▸ GIVEN PASSAGE:
━━━━━━━━━━━━━━━━━━━━━━━━━━━━━━

He treated them all with respect and dignity. He valued them as human persons and honored their accomplishments. He was indiscriminate in his healings, available to people regardless of their status in the community or their agenda.
Our invitation is to step into the parishes of our universities. Leave behind fear and intimidation. Leave behind an “us and them” adversarial mentality. And leaven the cultures and conversations we find in our academic departments without a need to control or dominate.
Hopes of the imaginary yield clusters of habits that produce the fruit of presence over time. We create and innovate according to our personal interests, context, training and personality.
The first priority of the parish minister is to establish a presence in the community of her parish. Two habit clusters we have found helpful for this are “Habits of Presence” and “Habits of Posture.”
HABITS OF PRESENCE : “GET YOUR BUTT ON CAMPUS”
Some time ago I heard Harry Reeder, then pastor of Christ Covenant Church in Charlotte, NC, talk about breaking away from the demands of a church office and engaging in “Ministry By Walking Around”(MBWA). This is how he could serve the people in his community, beyond those who would attend his church meetings. He set aside time to get out of his office, leave behind his to-do list, and be present in his community.
For the parish minister on campus, the first principle of a ministry of presence is to “get your butt on campus,” and we cultivate our presence in a university parish through developing our own MBWA.
When we started our GFM work at the University of Tennessee, some of the first students we met were Christian PhD candidates in philosophy, so we adopted the philosophy department as our parish and began thinking about ways we might start showing up and making ourselves known in a positive way.
We then practiced MBWA in all the places where members of the philosophy department community could be found. I would have lunch in a visible seat in the coffee shop where department faculty members would have lunch. The vibe was different. It was not the place where the Christians were hanging out, but I could have a presence there.
When I learned that the department was having weekly “klatch” gatherings where they took turns presenting their work in progress, I asked if I could attend. I showed up, took notes, and asked questions after the lecture to some of the faculty I had met.

━━━━━━━━━━━━━━━━━━━━━━━━━━━━━━

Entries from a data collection

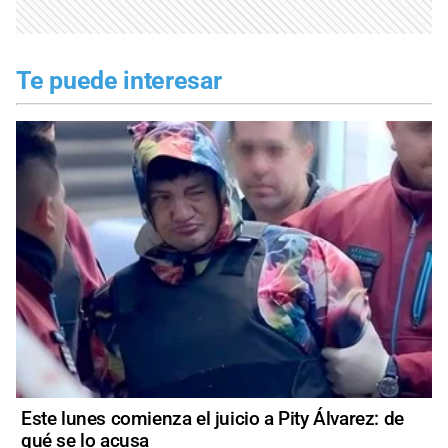
Te puede interesar
Este lunes comienza el juicio a Pity Álvarez: de
qué se lo acusa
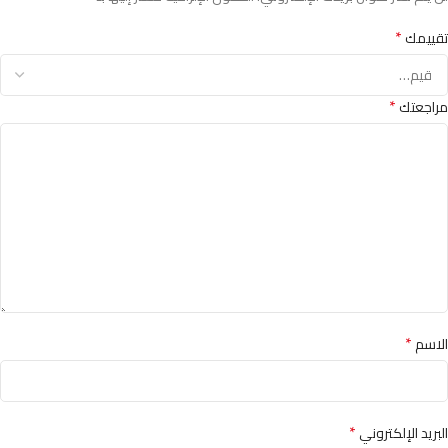
*
تقييمك
*
مراجعتك
*
الاسم
*
البريد الإلكتروني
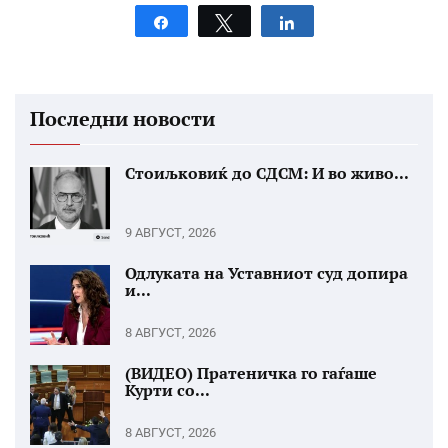
Share
Tweet
Share
Последни новости
Стоиљковиќ до СДСМ: И во живо...
9 АВГУСТ, 2026
Одлуката на Уставниот суд допира
и...
8 АВГУСТ, 2026
(ВИДЕО) Пратеничка го гаѓаше
Курти со...
8 АВГУСТ, 2026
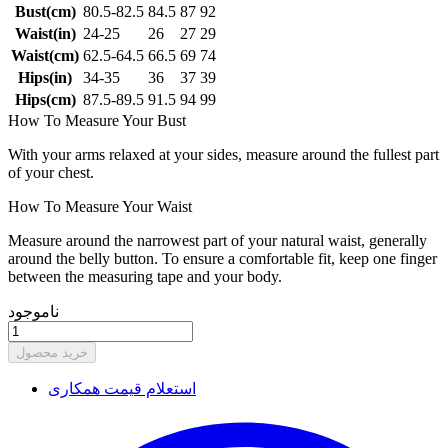
Bust(cm)
80.5-82.5
84.5
87
92
Waist(in)
24-25
26
27
29
Waist(cm)
62.5-64.5
66.5
69
74
Hips(in)
34-35
36
37
39
Hips(cm)
87.5-89.5
91.5
94
99
How To Measure Your Bust
With your arms relaxed at your sides, measure around the fullest part
of your chest.
How To Measure Your Waist
Measure around the narrowest part of your natural waist, generally
around the belly button. To ensure a comfortable fit, keep one finger
between the measuring tape and your body.
ناموجود
خرید محصول
استعلام قیمت همکاری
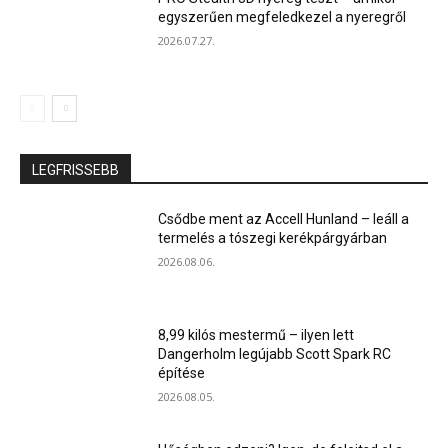
egyszerűen megfeledkezel a nyeregről
2026.07.27.
LEGFRISSEBB
Csődbe ment az Accell Hunland – leáll a
termelés a tószegi kerékpárgyárban
2026.08.06.
8,99 kilós mestermű – ilyen lett
Dangerholm legújabb Scott Spark RC
építése
2026.08.05.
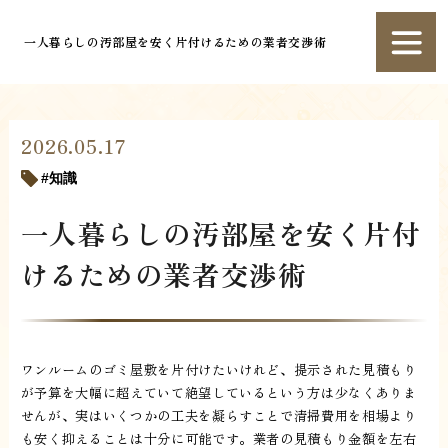
一人暮らしの汚部屋を安く片付けるための業者交渉術
2026.05.17
知識
一人暮らしの汚部屋を安く片付
けるための業者交渉術
ワンルームのゴミ屋敷を片付けたいけれど、提示された見積もり
が予算を大幅に超えていて絶望しているという方は少なくありま
せんが、実はいくつかの工夫を凝らすことで清掃費用を相場より
も安く抑えることは十分に可能です。業者の見積もり金額を左右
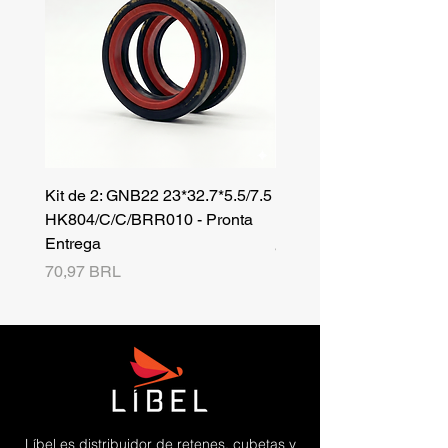
Kit de 2: GNB22 23*32.7*5.5/7.5
Kit de 3: TZR 19*33.3*8
HK804/C/C/BRR010 - Pronta
NK701B/C/C// - Pronta 
Entrega
Precio
42,25 BRL
Precio
70,97 BRL
Líbel es distribuidor de retenes, cubetas y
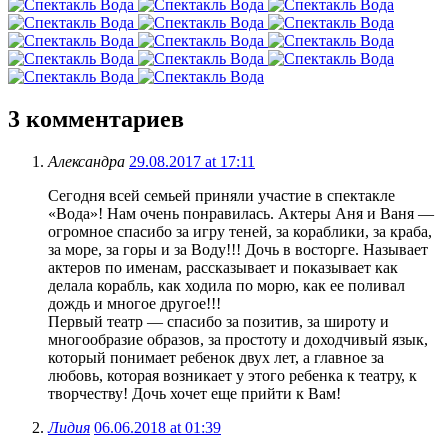
3
комментариев
Александра
29.08.2017 at 17:11
Сегодня всей семьей приняли участие в спектакле
«Вода»! Нам очень понравилась. Актеры Аня и Ваня —
огромное спасибо за игру теней, за кораблики, за краба,
за море, за горы и за Воду!!! Дочь в восторге. Называет
актеров по именам, рассказывает и показывает как
делала корабль, как ходила по морю, как ее поливал
дождь и многое другое!!!
Первый театр — спасибо за позитив, за широту и
многообразие образов, за простоту и доходчивый язык,
который понимает ребенок двух лет, а главное за
любовь, которая возникает у этого ребенка к театру, к
творчеству! Дочь хочет еще прийти к Вам!
Лидия
06.06.2018 at 01:39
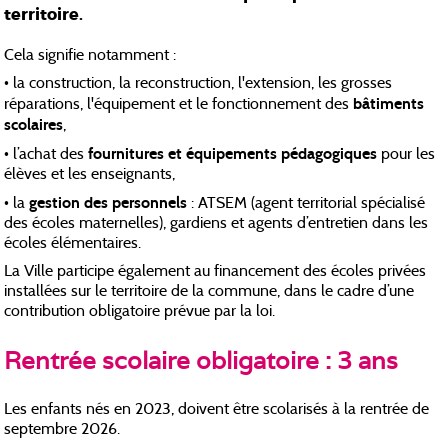
territoire.
Cela signifie notamment :
• la construction, la reconstruction, l'extension, les grosses
bâtiments
réparations, l'équipement et le fonctionnement des
scolaires
,
fournitures et équipements pédagogiques
• l’achat des
pour les
élèves et les enseignants,
gestion des personnels
• la
: ATSEM (agent territorial spécialisé
des écoles maternelles), gardiens et agents d’entretien dans les
écoles élémentaires.
La Ville participe également au financement des écoles privées
installées sur le territoire de la commune, dans le cadre d’une
contribution obligatoire prévue par la loi.
Rentrée scolaire obligatoire : 3 ans
Les enfants nés en 2023, doivent être scolarisés à la rentrée de
septembre 2026.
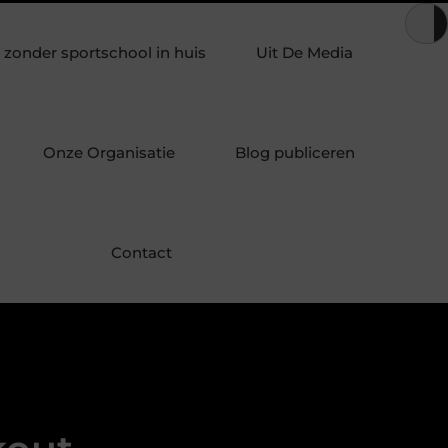
: wanneer uw evenwicht niet vanzelf herstelt
Wat uw lichaam v
zonder sportschool in huis
Uit De Media
Onze Organisatie
Blog publiceren
Contact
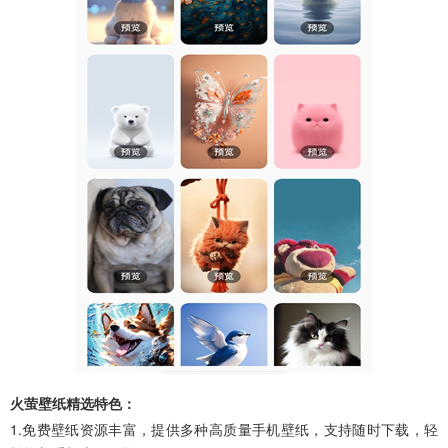
火萤壁纸精选特色：
1.免费壁纸资源丰富，提供多种高质量手机壁纸，支持随时下载，轻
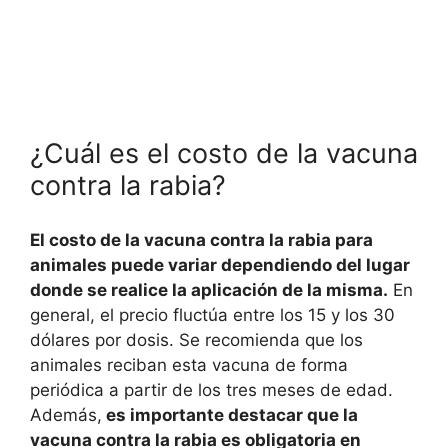
¿Cuál es el costo de la vacuna
contra la rabia?
El costo de la vacuna contra la rabia para
animales puede variar dependiendo del lugar
donde se realice la aplicación de la misma.
En
general, el precio fluctúa entre los 15 y los 30
dólares por dosis. Se recomienda que los
animales reciban esta vacuna de forma
periódica a partir de los tres meses de edad.
Además,
es importante destacar que la
vacuna contra la rabia es obligatoria en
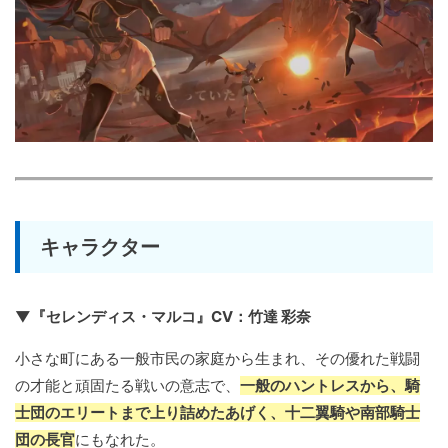
キャラクター
▼『セレンディス・マルコ』CV：竹達 彩奈
小さな町にある一般市民の家庭から生まれ、その優れた戦闘
の才能と頑固たる戦いの意志で、
一般のハントレスから、騎
士団のエリートまで上り詰めたあげく、十二翼騎や南部騎士
団の長官
にもなれた。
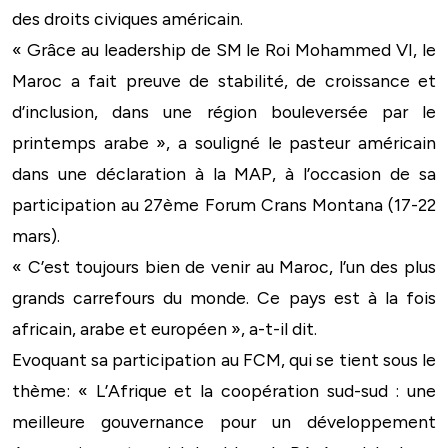
des droits civiques américain.
« Grâce au leadership de SM le Roi Mohammed VI, le
Maroc a fait preuve de stabilité, de croissance et
d’inclusion, dans une région bouleversée par le
printemps arabe », a souligné le pasteur américain
dans une déclaration à la MAP, à l’occasion de sa
participation au 27ème Forum Crans Montana (17-22
mars).
« C’est toujours bien de venir au Maroc, l’un des plus
grands carrefours du monde. Ce pays est à la fois
africain, arabe et européen », a-t-il dit.
Evoquant sa participation au FCM, qui se tient sous le
thème: « L’Afrique et la coopération sud-sud : une
meilleure gouvernance pour un développement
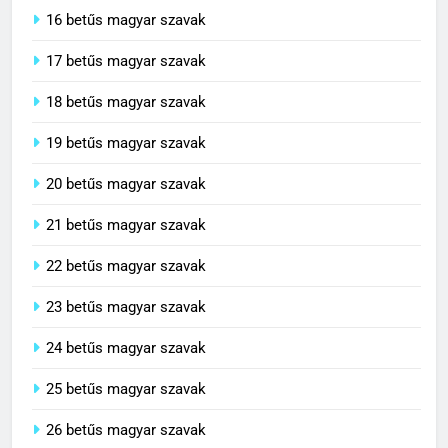
16 betűs magyar szavak
17 betűs magyar szavak
18 betűs magyar szavak
19 betűs magyar szavak
20 betűs magyar szavak
21 betűs magyar szavak
22 betűs magyar szavak
23 betűs magyar szavak
24 betűs magyar szavak
25 betűs magyar szavak
26 betűs magyar szavak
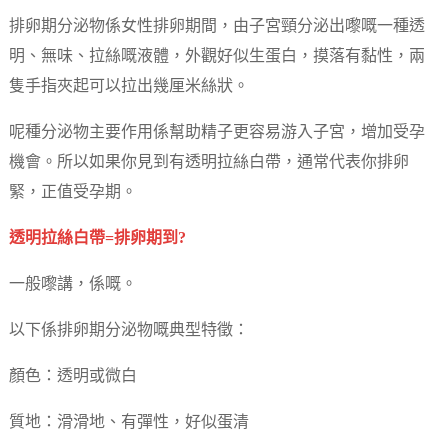
排卵期分泌物係女性排卵期間，由子宮頸分泌出嚟嘅一種透
明、無味、拉絲嘅液體，外觀好似生蛋白，摸落有黏性，兩
隻手指夾起可以拉出幾厘米絲狀。
呢種分泌物主要作用係幫助精子更容易游入子宮，增加受孕
機會。所以如果你見到有透明拉絲白帶，通常代表你排卵
緊，正值受孕期。
透明拉絲白帶=排卵期到?
一般嚟講，係嘅。
以下係排卵期分泌物嘅典型特徵：
顏色：透明或微白
質地：滑滑地、有彈性，好似蛋清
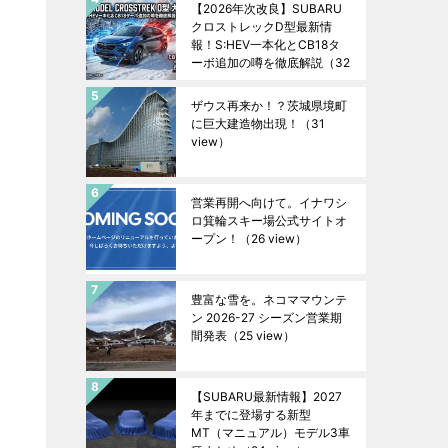
【2026年次改良】SUBARU
クロストレックD型最新情
報！S:HEV一本化とCB18タ
ーボ追加の噂を徹底解説
（32
view）
ザウス再来か！？茨城県境町
に巨大建造物出現！
（31
view）
営業再開へ向けて。イナワシ
ロ箕輪スキー場公式サイトオ
ープン！
（26 view）
豊富な雪を。ネコママウンテ
ン 2026-27 シーズン営業期
間発表
（25 view）
【SUBARU最新情報】2027
年までに登場する新型
MT（マニュアル）モデル3車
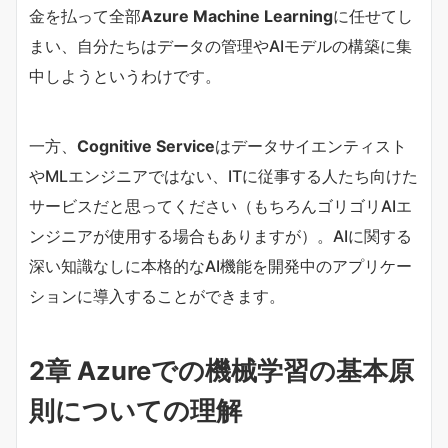
金を払って全部
Azure Machine Learning
に任せてし
まい、自分たちはデータの管理やAIモデルの構築に集
中しようというわけです。
一方、
Cognitive Service
はデータサイエンティスト
やMLエンジニアではない、ITに従事する人たち向けた
サービスだと思ってください（もちろんゴリゴリAIエ
ンジニアが使用する場合もありますが）。AIに関する
深い知識なしに本格的なAI機能を開発中のアプリケー
ションに導入することができます。
2章 Azureでの機械学習の基本原
則についての理解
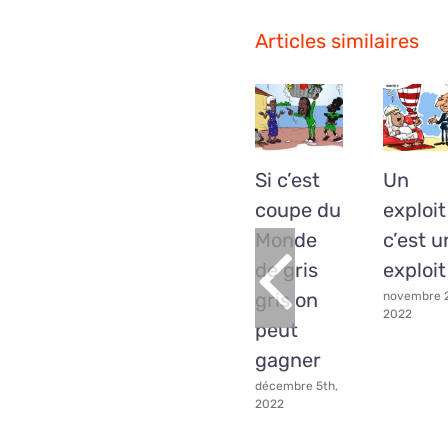
Articles similaires
Si c’est
Un
coupe du
exploit
Monde
c’est u
de gris
exploit
gris on
novembre 2
2022
peut
gagner
décembre 5th,
2022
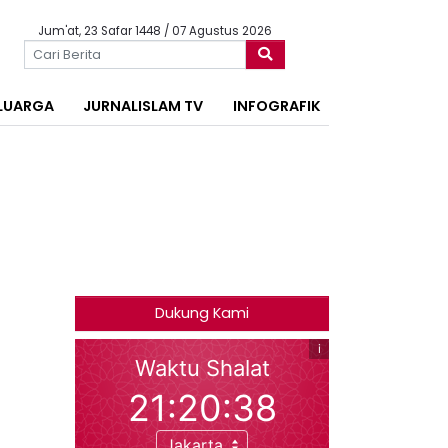
Jum'at, 23 Safar 1448 / 07 Agustus 2026
LUARGA
JURNALISLAM TV
INFOGRAFIK
Dukung Kami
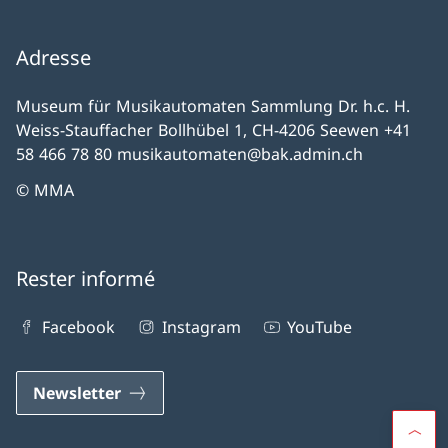
Adresse
Museum für Musikautomaten Sammlung Dr. h.c. H.
Weiss-Stauffacher Bollhübel 1, CH-4206 Seewen +41
58 466 78 80 musikautomaten@bak.admin.ch
© MMA
Rester informé
Facebook
Instagram
YouTube
Newsletter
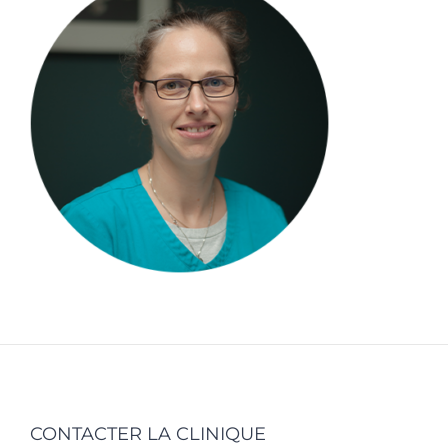
CONTACTER LA CLINIQUE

━━━━━━━━━━━━━━━━━━━━━━━━━━━━━━

▸ QUESTIONS ON THE MATERIAL:
**A)** In the entries, swap "exploit" for "succès" throughout the part that opens with the line containing "Articles similaires" and closes with the line containing "Dukung Kami", and return only those lines with the pictures left out.
**B)** Extend the passage on campus ministry by continuing it from its final sentence.
The entries have no connection to the passage on campus ministry.

▸ TASK ANSWERS:
**A)**
Articles similaires
Si c’est
Un
coupe du
succès
Monde
c’est u
de gris
succès
gris on
novembre 2
2022
peut
gagner
décembre 5th,
2022
Jum'at, 23 Safar 1448 / 07 Agustus 2026
LUARGA
JURNALISLAM TV
INFOGRAFIK
Dukung Kami

**B)**
I cultivated habits of MBWA: looking at bulletin boards and reading websites. Enjoying the “brushes” of hallway greetings or touching base in the coffee shop. These ministry habits gave me a presence in my parish.
HABITS OF POSTURE: “CURIOSITY WARMS THE HEART”
Over time, we have found in our parish imaginary that our posture toward our parish matters. The secular academic community is not our enemy. The academics of a department rarely opposes us, nor do they merely tolerate our presence. On the whole, they welcome us instead. They are glad when they see us, and we value what they do. We try to find ways to encourage them and help them succeed in their mission.
We are curious about their work. We read their books. We celebrate their publications and awards. We attend their lectures. We become their cheerleaders, affirming them that their work matters. As alumna Teresa Hooper says, “If you want to warm the cockles of an academics heart, ask them about their research.”
And they share themselves with us, their expertise and knowledge, their academic culture, occasionally their personal lives. Sometimes these people who do not consider themselves religious allow me to be their pastor, even though they would never call it that.
Often, they become my friends. Through living as an incarnational presence, the presence of the Kingdom of God makes itself visible.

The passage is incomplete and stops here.